ZRFC Risk, Fraud & Compliance Heft 1/2015
18.02.2015
Handbuch. Von Thomas Rotsch (Hrsg.). Nomos Verlagsgesellschaft, Baden-Baden 2015, 1504 Seiten, 198,00 EUR, ISBN 978-3-8329-7398-8.
Handbuch. Von Thomas Rotsch (Hrsg.). Nomos Verlagsgesellschaft, Baden-Baden 2015, 1504 Seiten, 198,00 EUR, ISBN 978-3-8329-7398-8.

Prof. Dr. Thomas Rotsch, Begründer und Leiter des CCC Center for Criminal Compliance der Universität Gießen, hat ein im wahrsten Sinne des Wortes gewichtiges Werk zur Criminal Compliance herausgegeben. Auf etwa 1500 Seiten schreiben Wissenschaftler und Praktiker vornehmlich mit juristischem Hintergrund über das Thema Criminal Compliance. Dieser Begriff deckt – so definiert es der Herausgeber in seinem grundlegenden Beitrag zur Begriffsklärung – die strafrechtliche Prävention und Beratung ab. Damit wird ein besonderer Teil des Compliance-Managements beleuchtet. Inwiefern es sinnvoll ist, ein Compliance-Management-System auf strafrechtliche Aspekte zu beschränken – wie es die Begriffsklärung vorzugeben scheint – wird in dem Band nicht thematisiert. Im Gegenteil, es wird eine andere Herangehensweise gewählt. Aus Sicht der juristischen Strafrechtswissenschaften wird jeweils diskutiert, was die Pflichten eines Unternehmens und der Unternehmensangehörigen in einem Rechtsbereich sind. Der betriebswirtschaftlich relevante Teil, der Aufbau einer Unternehmensorganisation, die der Haftung vorbeugt und sogar zum Wettbewerbsvorteil für ein Unternehmen werden kann, wird nur in einem der Grundlagen-Kapitel von dem Augsburger Betriebswirt Lehmann beschrieben. Dieser gelungene Beitrag beschreibt ausgehend von der ökonomischen Theorie der Wirtschaftskriminalität, wie Individuen zur Entscheidung gelangen (können), ob sie wirtschaftskriminell werden oder nicht. Die instrumentelle Ausgestaltung einer Organisation zur Prävention von Wirtschaftskriminalität wird dabei aber nur am Rande gestreift.

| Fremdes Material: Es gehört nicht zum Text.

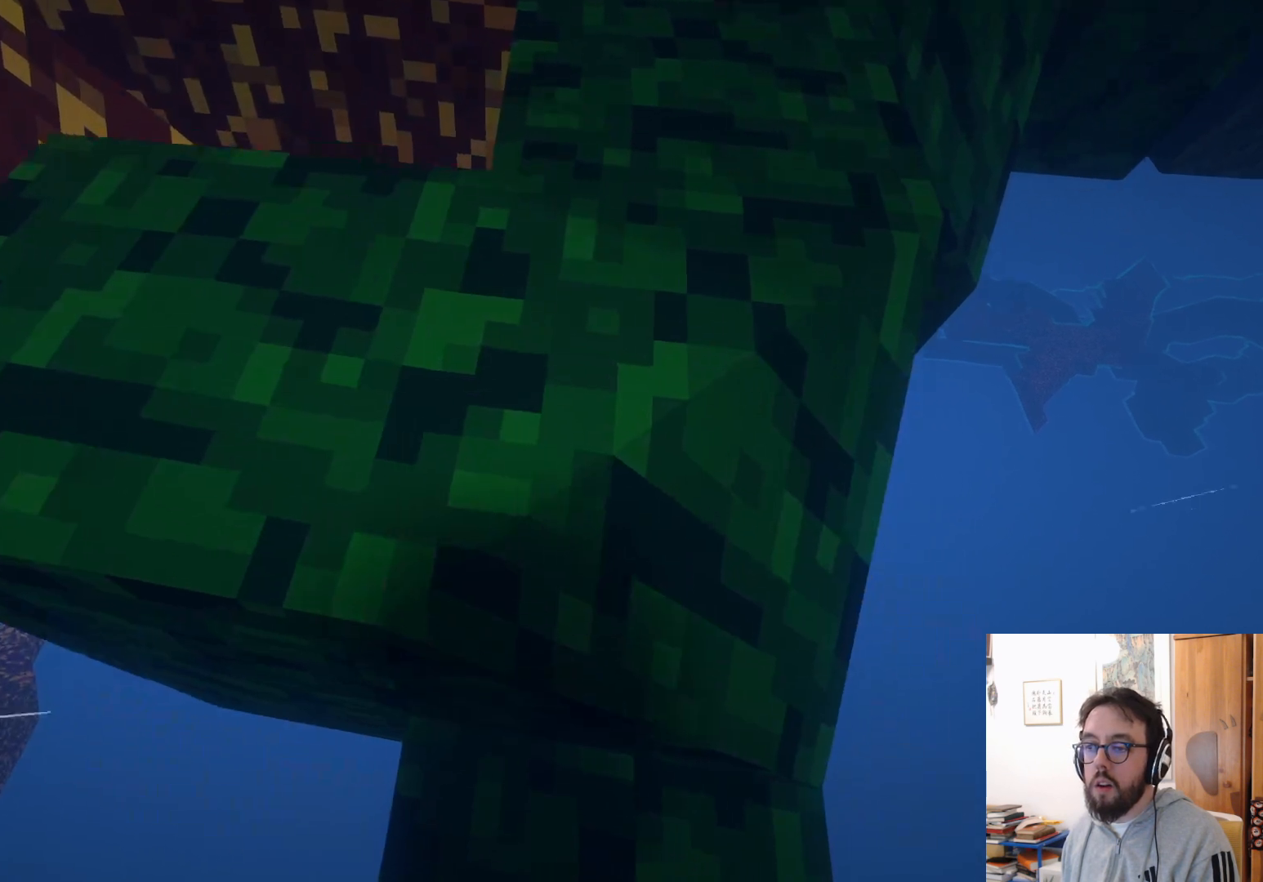
{"buttons": [], "left_stick": "up-left", "right_stick": "center", "events": [[100, "A", "up"], [366, "left_stick", "up-left"]]}
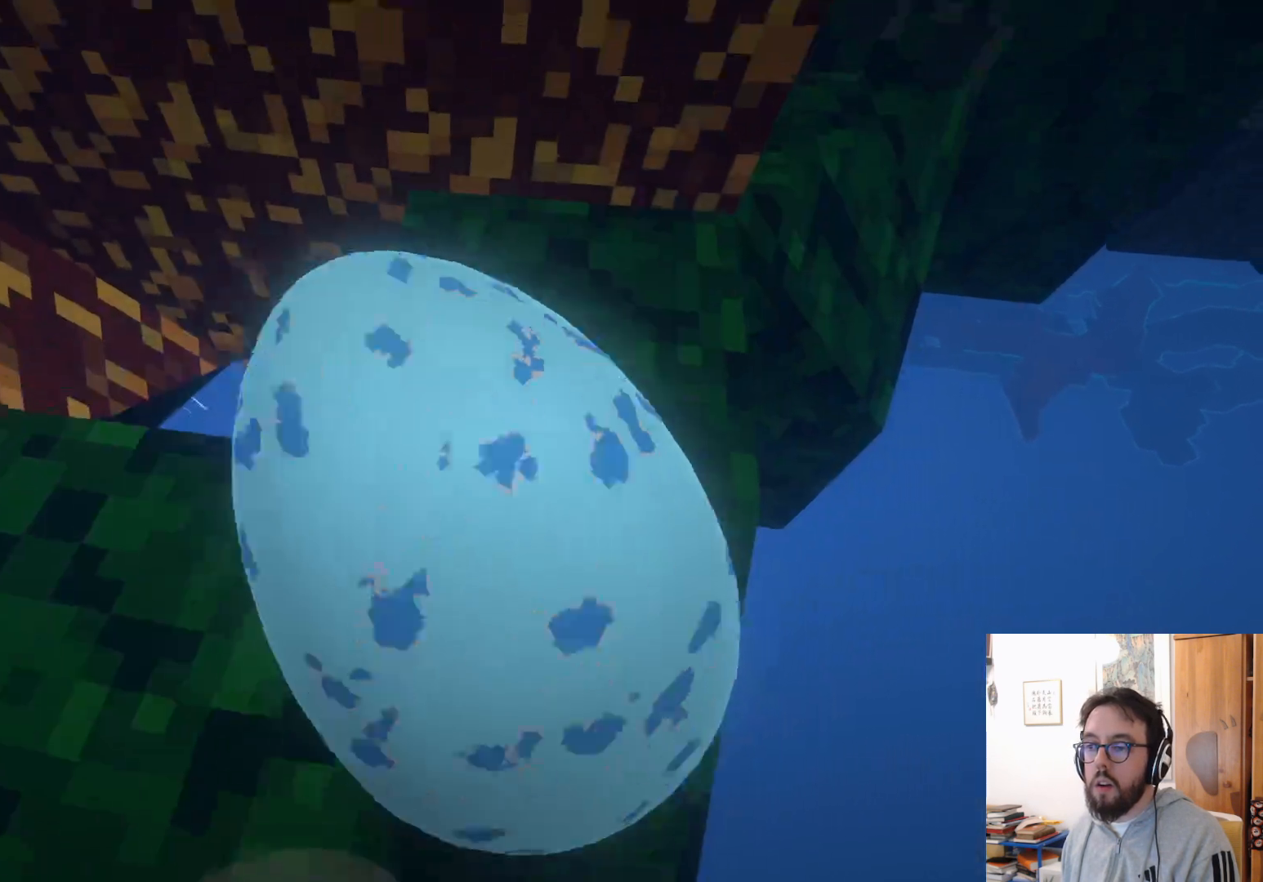
{"buttons": [], "left_stick": "down-left", "right_stick": "center", "events": [[100, "left_stick", "up-right"], [166, "left_stick", "down-right"], [216, "right_stick", "up-right"], [266, "left_stick", "down-left"], [366, "right_stick", "center"]]}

Im weiteren Verlauf wird zuerst die strafrechtliche Verantwortlichkeit von Unternehmensangehörigen diskutiert. Dabei geht der Herausgeber Rotsch auf die Entwicklung der strafrechtlichen Verantwortlichkeit durch aktives Handeln ein. Zunächst wird das Lederspray-Urteil besprochen, in dem die Unternehmensleitung für besondere Situationen, beispielsweise Krisensituationen, die Allzuständigkeit für das Unternehmensgeschehen übertragen bekommt. Die Erweiterung auf das Ausreichen der Organisationsherrschaft durch die Übertragung der BGH-Urteile zu den Mauerschützen wird ausführlich und kritisch gewürdigt. Die Diskussion wird fortgesetzt mit der Verantwortlichkeit durch Unterlassen. Die aktuelle Rechtsprechung des BGH wird dargestellt: Im Mobbing-Urteil wurde ausdrücklich die Geschäftsherrenhaftung zur Verhinderung von Straftaten nachgeordneter Mitarbeiter bejaht. Ein Kapitel, das Compliance-Beauftragte besonders interessieren wird, ist der Teil über die strafrechtliche Verantwortlichkeit des Compliance-Beauftragten selbst. Hier wird ausführlich das viel beachtete Urteil des BGH zur Garantenpflicht des Compliance- Officers (Berliner Stadtreinigung) besprochen. Wohltuend ist, dass dogmatisch fundiert und systematisch dieses Urteil unaufgeregt analysiert wird. Es wird entwickelt, welche konkreten Rechtspflichten sich für Mitarbeiter von Compliance- Abteilungen, je nach ihrer Seniorität, ergeben – und welche nicht. Die Lektüre dieses Absatzes wünscht der Rezensent vielen Praktikern der Compliance, die sich durch Schlagworte aufgeschreckt vor vielem ganz unbegründet fürchten bzw. meinen, ihrer Verantwortung allein mit der Einhaltung von Dokumentationspflichten nachkommen zu können.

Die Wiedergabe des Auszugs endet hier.